January 4, 2017
The year 2016 turned out to be one of the most violent years in terms of homicides in almost a decade, with a homicide count that ended the year at 126. This news-dog thinks it’s exceedingly pathetic when top law enforcement officials in the city and county continue to point to guns as the cause of said violence. We were even treated to a local news headline late in December that played to the narrative and chronicled a gun that shot someone, almost like the gun decided it was going to go into the other room and just randomly commit a crime.

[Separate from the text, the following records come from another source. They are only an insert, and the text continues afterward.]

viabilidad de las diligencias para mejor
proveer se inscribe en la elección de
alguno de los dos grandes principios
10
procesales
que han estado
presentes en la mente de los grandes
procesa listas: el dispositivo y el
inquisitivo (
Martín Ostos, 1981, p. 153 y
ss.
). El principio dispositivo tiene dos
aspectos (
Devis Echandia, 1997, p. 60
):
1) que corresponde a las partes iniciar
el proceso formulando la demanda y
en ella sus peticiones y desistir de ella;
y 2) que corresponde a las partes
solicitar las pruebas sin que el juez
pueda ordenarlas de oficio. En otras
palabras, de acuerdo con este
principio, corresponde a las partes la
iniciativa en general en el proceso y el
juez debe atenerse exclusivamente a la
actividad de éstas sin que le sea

But rather than prosecuting bad guys with guns who continue to wreak havoc on the streets of Kansas City, our local leaders continue to tell us it’s a gun problem instead of a human problem or a moral decay issue. Hence, we are treated with yet more toothless initiatives such as KC NoVA and the Mayor’s blue ribbon commission on violent crime. This critically thinking News-dog thinks that all the money and resources being poured into NoVA could be better spent elsewhere given the abysmal results they’ve posted so far. With the recent cuts to the Police budget, this pooch thinks those cops would be better utilized on the street instead of being tied up in an initiative that has yet to show any cognitive results. As far as the Mayor’s violent crime commission, take one look at this year’s homicide spike and the uptick in violent crime in the urban core: it’s not hard to see this is nothing more than a resume builder and a photo-op for committee members who are friendly with the James administration.
Here’s a novel idea: instead of wringing your hands over an out of control murder rate or thinking up more ways to infringe upon second amendment rights with “common sense” gun legislation, how about enforcing the gun crime legislation that we already have on the books designed to keep violent criminals off the streets.
Let’s look at 18 U.S.C. 924(c), for example, which calls for an automatic, mandatory minimum sentence of five years when a known felon carries out a crime with a weapon. Or U.S.C. 924(e) under the Armed Criminal Career Act, that requires a convicted, prohibited person who has had three prior violent felony convictions to be put away for a 15-year mandatory minimum. These are but two of the scores of federal and state statutes that prosecutors could use to make our streets safer. Instead we’re treated to more grandstanding and excuse after excuse for why violent criminals can’t be put away. This got up close and personal for us this year when a known violent felon admitted to using a firearm in the commission of a crime and left a bullet in the back door here at the House of News. Rather than charging said violent felon with the mandatory minimum, the prosecutor’s office declined to prosecute, citing “witness credibility issues.” Frankly, this dog is sick of the rhetoric and excuses. It’s a new year, and its time for a new prosecutorial paradigm. We’re waiting.